» **AIM OF THE TASK**
All of the data should be reproduced word for word, though its pictures must be omitted.

==== TASK INPUTS

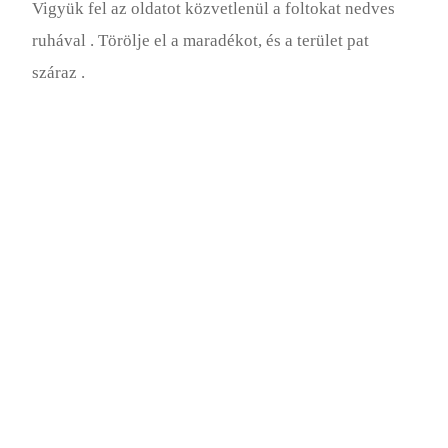
Vigyük fel az oldatot közvetlenül a foltokat nedves
ruhával . Törölje el a maradékot, és a terület pat
száraz .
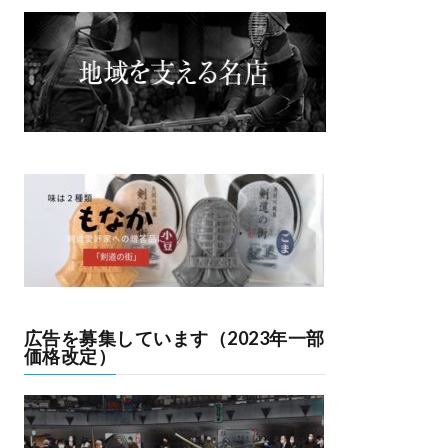
広告を募集しています（2023年一部
価格改定）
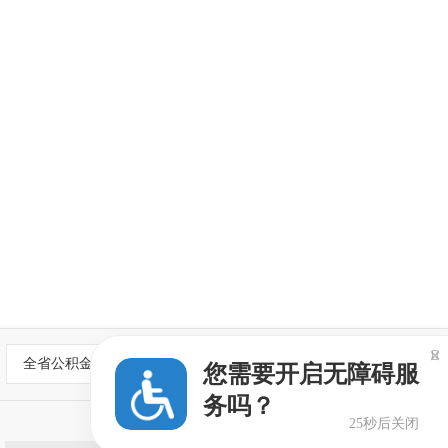

全省公积金网站
您需要开启无障碍服
务吗？
25秒后关闭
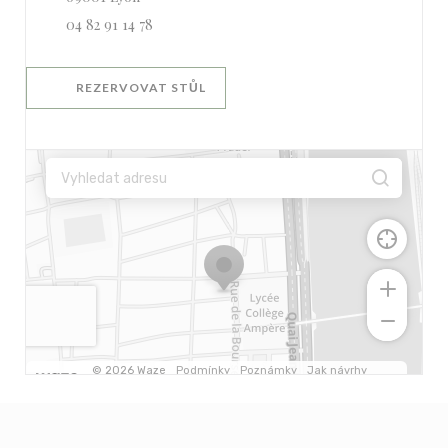
04 82 91 14 78
REZERVOVAT STŮL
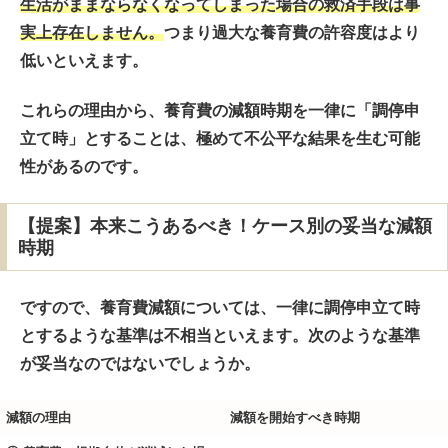
生活がままならなくなってしまった場合の救済手段は事
実上存在しません。
つまり過大な養育費の許容度はより
低いといえます。
これらの理由から、養育費の減額時期を一律に「調停申
立て時」とすることは、極めて不公平な結果を生む可能
性があるのです。
【提案】本来こうあるべき！ケース別の妥当な減額
時期
ですので、養育費減額については、一律に調停申立て時
とするような基準は不相当といえます。次のような基準
が妥当なのではないでしょうか。
減額の理由
減額を開始すべき時期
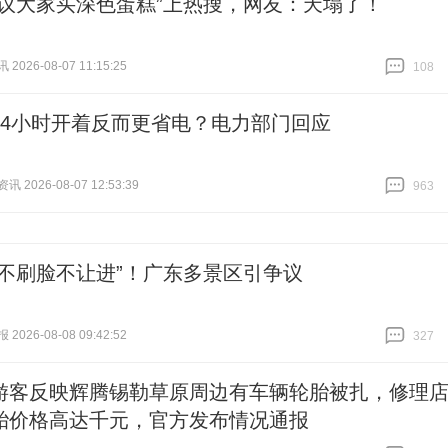
建议大家买深色蛋糕”上热搜，网友：天塌了！
026-08-07 11:15:25
108
跟贴
108
24小时开着反而更省电？电力部门回应
 2026-08-07 12:53:39
963
跟贴
963
“不刷脸不让进”！广东多景区引争议
026-08-08 09:42:52
327
跟贴
327
游客反映辉腾锡勒草原周边有车辆轮胎被扎，修理
胎价格高达千元，官方发布情况通报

========

» **SOLUTION FOR THIS TASK**
Vigyük fel az oldatot közvetlenül a foltokat nedves
ruhával . Törölje el a maradékot, és a terület pat
száraz .
広告を募集しています（2023年一部
価格改定）

全省公积金网站
您需要开启无障碍服
务吗？
25秒后关闭
04 82 91 14 78
REZERVOVAT STŮL
生活がままならなくなってしまった場合の救済手段は事
実上存在しません。
つまり過大な養育費の許容度はより
低いといえます。
これらの理由から、養育費の減額時期を一律に「調停申
立て時」とすることは、極めて不公平な結果を生む可能
性があるのです。
【提案】本来こうあるべき！ケース別の妥当な減額
時期
ですので、養育費減額については、一律に調停申立て時
とするような基準は不相当といえます。次のような基準
が妥当なのではないでしょうか。
減額の理由
減額を開始すべき時期
建议大家买深色蛋糕”上热搜，网友：天塌了！
026-08-07 11:15:25
108
跟贴
108
24小时开着反而更省电？电力部门回应
 2026-08-07 12:53:39
963
跟贴
963
“不刷脸不让进”！广东多景区引争议
026-08-08 09:42:52
327
跟贴
327
游客反映辉腾锡勒草原周边有车辆轮胎被扎，修理
胎价格高达千元，官方发布情况通报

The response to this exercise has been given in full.